Il Piano nazionale contribuirà a ridurre gli squilibri territoriali. Anche in questo caso opererà con due modalità: una diretta, attraverso il finanziamento di interventi localizzati nel Mezzogiorno, e una indiretta, attraverso azioni di carattere trasversale che hanno un forte impatto sulle aree del Sud e delle Isole. Nel complesso, le risorse destinate alle aree territoriali del Mezzogiorno supereranno significativamente la quota del 34 per cento. La questione delle risorse è cruciale, ma altrettanto importante è quella dell’organicità dell’intervento, che coinvolge le infrastrutture, in primo luogo l’Alta velocità (questo è un tema spesso ricordato questa mattina), la scuola, la sanità, l’agricoltura, gli asili nido ed altri comparti. La debolezza economica del Meridione ha cause complesse che richiedono un’azione su più fronti.

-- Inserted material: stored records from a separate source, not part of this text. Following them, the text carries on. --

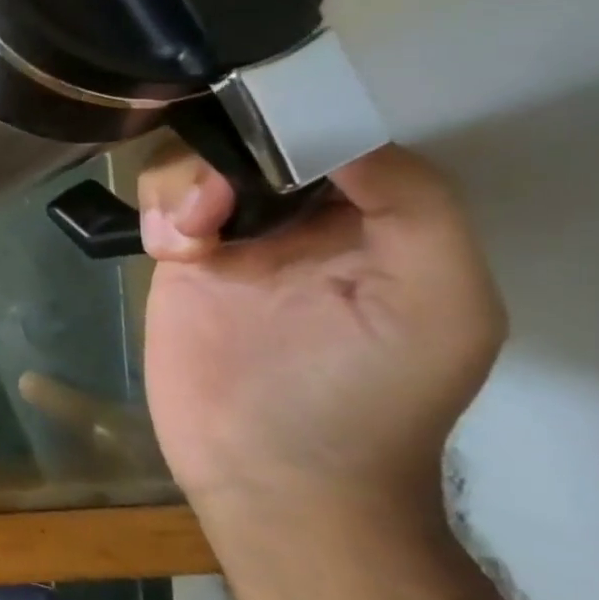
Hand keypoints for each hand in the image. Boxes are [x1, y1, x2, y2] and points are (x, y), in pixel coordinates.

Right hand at [136, 142, 505, 532]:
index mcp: (373, 222)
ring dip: (182, 185)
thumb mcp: (443, 305)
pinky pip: (157, 202)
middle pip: (248, 141)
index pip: (331, 137)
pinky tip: (168, 250)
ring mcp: (233, 238)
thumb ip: (415, 207)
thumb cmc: (366, 397)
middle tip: (216, 205)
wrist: (271, 474)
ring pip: (194, 163)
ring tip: (188, 239)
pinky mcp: (178, 260)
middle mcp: (301, 220)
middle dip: (223, 156)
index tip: (259, 135)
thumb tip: (332, 135)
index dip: (294, 125)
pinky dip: (155, 211)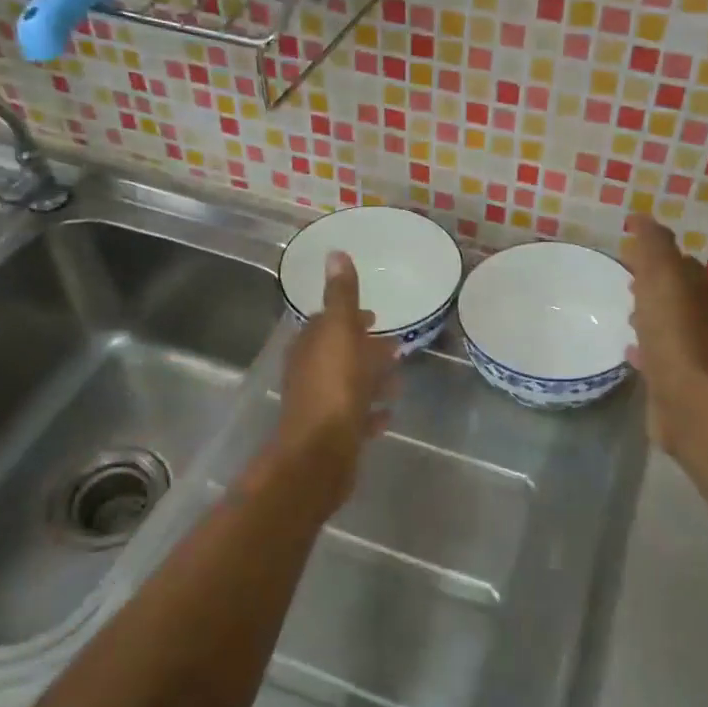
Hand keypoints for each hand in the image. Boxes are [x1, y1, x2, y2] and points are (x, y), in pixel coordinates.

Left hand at [273, 251, 397, 500]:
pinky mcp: (334, 436)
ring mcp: (321, 407)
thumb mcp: (341, 333)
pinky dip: (371, 412)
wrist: (321, 453)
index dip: (350, 318)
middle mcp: (310, 374)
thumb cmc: (334, 388)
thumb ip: (341, 296)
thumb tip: (334, 253)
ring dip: (371, 380)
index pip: (327, 324)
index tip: (374, 317)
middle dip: (365, 349)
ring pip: (349, 386)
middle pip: (340, 355)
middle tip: (395, 348)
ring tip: (397, 382)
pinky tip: (387, 414)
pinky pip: (356, 418)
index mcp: (310, 347)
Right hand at [620, 213, 707, 448]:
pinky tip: (629, 351)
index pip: (683, 264)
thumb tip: (642, 218)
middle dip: (654, 286)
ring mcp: (695, 351)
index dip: (657, 256)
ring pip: (669, 324)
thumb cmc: (676, 334)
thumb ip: (653, 245)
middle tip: (626, 282)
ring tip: (625, 315)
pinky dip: (646, 348)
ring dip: (650, 317)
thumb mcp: (663, 277)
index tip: (630, 253)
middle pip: (677, 294)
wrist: (690, 401)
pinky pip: (660, 355)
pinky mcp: (679, 380)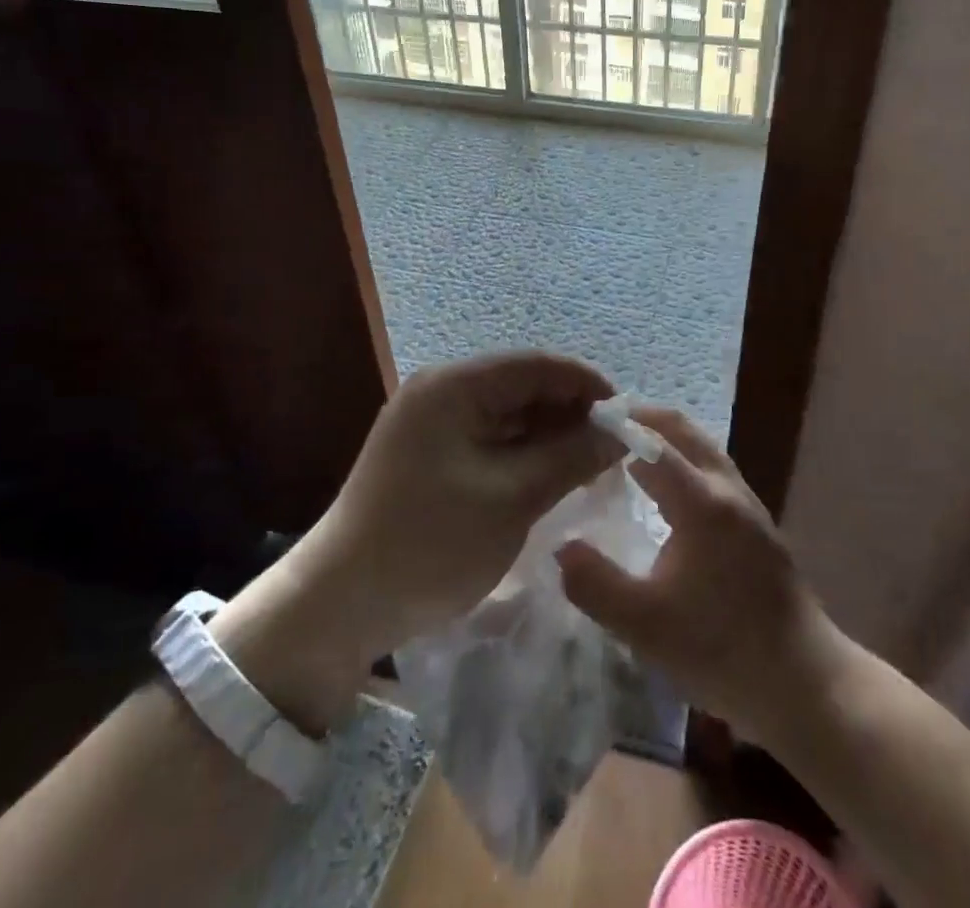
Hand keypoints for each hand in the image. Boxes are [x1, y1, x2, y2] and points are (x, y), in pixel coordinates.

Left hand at [215, 351, 619, 732]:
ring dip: (550, 435)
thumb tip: (620, 433)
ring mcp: (433, 422)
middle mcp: (442, 391)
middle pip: (523, 386)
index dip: (586, 384)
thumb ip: (570, 457)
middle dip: (571, 412)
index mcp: (454, 386)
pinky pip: (490, 438)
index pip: (536, 364)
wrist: (341, 604)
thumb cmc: (430, 543)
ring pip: (509, 414)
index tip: (628, 417)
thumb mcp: (510, 499)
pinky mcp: (431, 452)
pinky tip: (553, 476)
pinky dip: (524, 453)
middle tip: (615, 449)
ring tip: (593, 466)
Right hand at [556, 407, 836, 742]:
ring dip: (666, 438)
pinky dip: (682, 459)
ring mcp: (747, 504)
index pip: (654, 442)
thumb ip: (596, 585)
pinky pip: (712, 470)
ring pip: (702, 448)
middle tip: (604, 422)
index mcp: (702, 502)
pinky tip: (665, 491)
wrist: (807, 684)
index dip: (619, 425)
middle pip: (684, 430)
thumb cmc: (723, 650)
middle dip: (644, 418)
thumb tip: (560, 547)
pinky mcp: (756, 525)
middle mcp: (727, 489)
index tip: (584, 418)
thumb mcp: (645, 627)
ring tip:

Un ultimo aspetto su cui vorrei soffermarmi riguarda la governance del Piano, in particolare relativamente all’interlocuzione tra Governo centrale ed enti territoriali. Come giustamente sottolineato nelle relazioni del Senato e della Camera, la definizione di una governance snella e ben definita a livello centrale delle autonomie territoriali è senz’altro un nodo cruciale. Nel raccogliere la sollecitazione del Parlamento su questo punto, vi anticipo che la proposta finale di Piano conterrà la descrizione di un modello organizzativo basato su una struttura di coordinamento centrale, collegata a specifici presidi settoriali preso tutte le amministrazioni coinvolte, unitamente a strumenti e strutture di valutazione, sorveglianza e attuazione degli interventi. Questa cornice assicurerà una sana gestione finanziaria, il rispetto delle regole europee e nazionali e il rispetto degli obiettivi quantitativi e dei traguardi intermedi.

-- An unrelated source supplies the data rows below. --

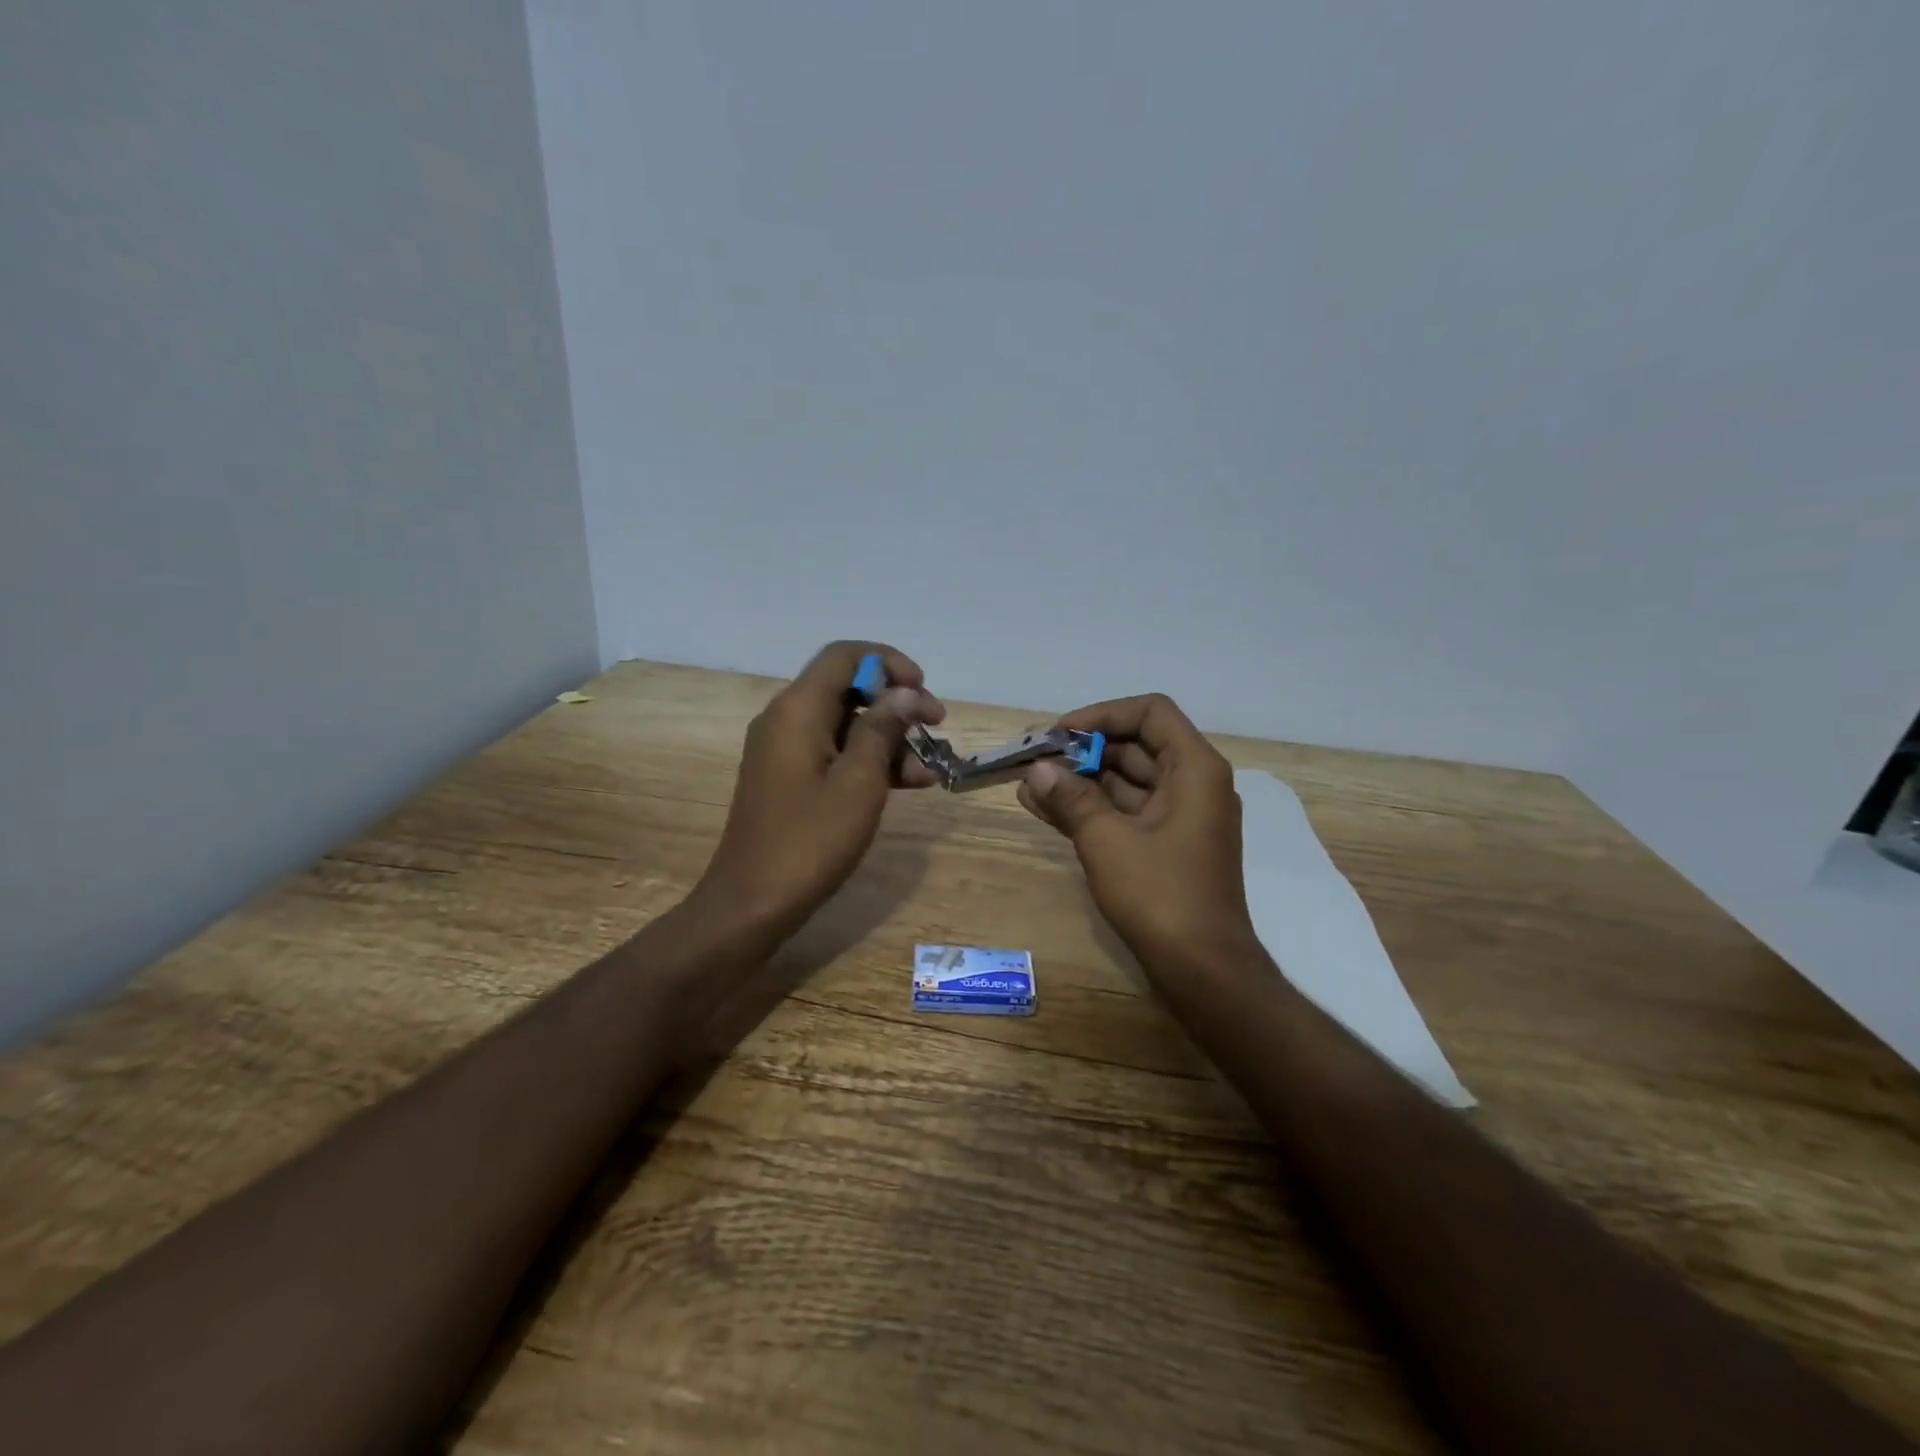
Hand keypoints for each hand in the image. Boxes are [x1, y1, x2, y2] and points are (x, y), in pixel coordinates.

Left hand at [697, 641, 944, 939]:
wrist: (751, 903)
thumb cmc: (809, 841)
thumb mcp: (859, 783)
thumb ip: (882, 730)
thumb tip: (904, 693)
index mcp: (797, 710)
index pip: (844, 656)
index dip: (888, 662)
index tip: (923, 690)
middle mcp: (786, 720)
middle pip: (847, 689)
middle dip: (896, 703)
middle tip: (937, 727)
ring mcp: (785, 751)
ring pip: (845, 724)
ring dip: (889, 738)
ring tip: (930, 768)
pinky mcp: (790, 778)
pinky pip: (834, 753)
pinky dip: (869, 762)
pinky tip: (908, 784)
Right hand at [1017, 694, 1256, 973]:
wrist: (1203, 971)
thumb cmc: (1161, 896)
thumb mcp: (1108, 841)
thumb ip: (1071, 799)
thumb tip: (1038, 769)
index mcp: (1195, 769)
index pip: (1150, 712)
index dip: (1102, 715)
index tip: (1060, 733)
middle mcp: (1193, 784)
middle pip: (1135, 746)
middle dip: (1084, 750)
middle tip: (1037, 759)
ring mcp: (1180, 817)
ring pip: (1126, 782)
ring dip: (1080, 782)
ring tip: (1029, 784)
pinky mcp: (1165, 846)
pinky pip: (1125, 812)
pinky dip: (1091, 809)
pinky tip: (1044, 808)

Inoltre, al fine di facilitare un’efficace e tempestiva attuazione del Piano, è prevista la definizione di un pacchetto di norme di semplificazione procedurale che agevoli la concreta messa in opera degli interventi, anche nel caso di interventi la cui realizzazione sarà responsabilità degli enti territoriali. La questione delle procedure, come spesso ho ricordato questa mattina, è la sfida più importante con cui dobbiamo confrontarci. Su questo punto, come su quello delle riforme, che è fondamentale nella costruzione di un Piano efficace, il Parlamento avrà un ruolo centrale nell’assicurare un contributo significativo o un dibattito ampio, ma anche una concreta capacità di individuare in tempi rapidi le soluzioni più opportune nei vari passaggi parlamentari, richiesti nei prossimi mesi ed anni per la realizzazione delle riforme.

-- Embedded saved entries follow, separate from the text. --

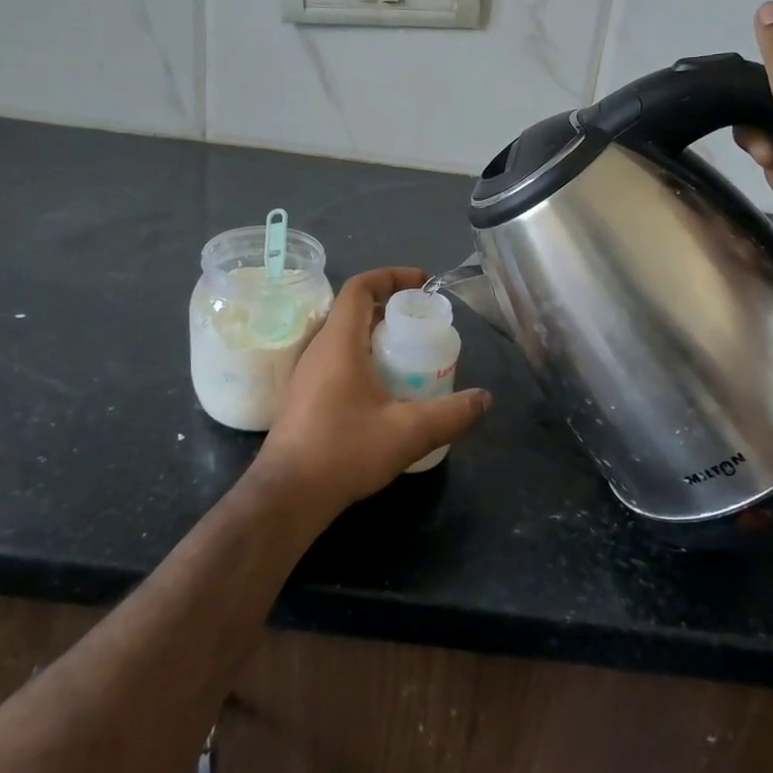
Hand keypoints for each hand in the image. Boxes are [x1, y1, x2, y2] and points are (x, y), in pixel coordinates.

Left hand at [259, 267, 491, 513]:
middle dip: (390, 308)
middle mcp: (318, 349)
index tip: (422, 283)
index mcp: (339, 342)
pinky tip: (384, 390)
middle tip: (422, 324)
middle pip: (353, 309)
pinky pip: (335, 360)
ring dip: (375, 336)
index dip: (391, 276)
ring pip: (343, 337)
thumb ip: (451, 414)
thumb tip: (485, 399)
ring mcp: (305, 374)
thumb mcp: (408, 432)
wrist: (287, 496)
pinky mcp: (302, 397)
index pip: (360, 287)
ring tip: (408, 354)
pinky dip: (362, 358)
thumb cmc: (345, 451)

Infine, la governance prevista assicurerà adeguate modalità di aggiornamento del Parlamento sullo stato di attuazione degli interventi e sul raggiungimento degli obiettivi. In particolare, sarà resa disponibile una piattaforma digitale pubblica centralizzata con i dati relativi all’attuazione dei progetti del Piano.

In conclusione, il Piano rappresenta una sfida organizzativa complessa, soprattutto – torno a dire – nella fase di attuazione. Esige una visione strategica e una capacità progettuale ed attuativa che stiamo cercando di calare nel Piano stesso. Dobbiamo completarlo e farne uno strumento di sviluppo e ridisegno del Paese. In questo ci aiuteranno le risoluzioni approvate dal Parlamento. (Applausi).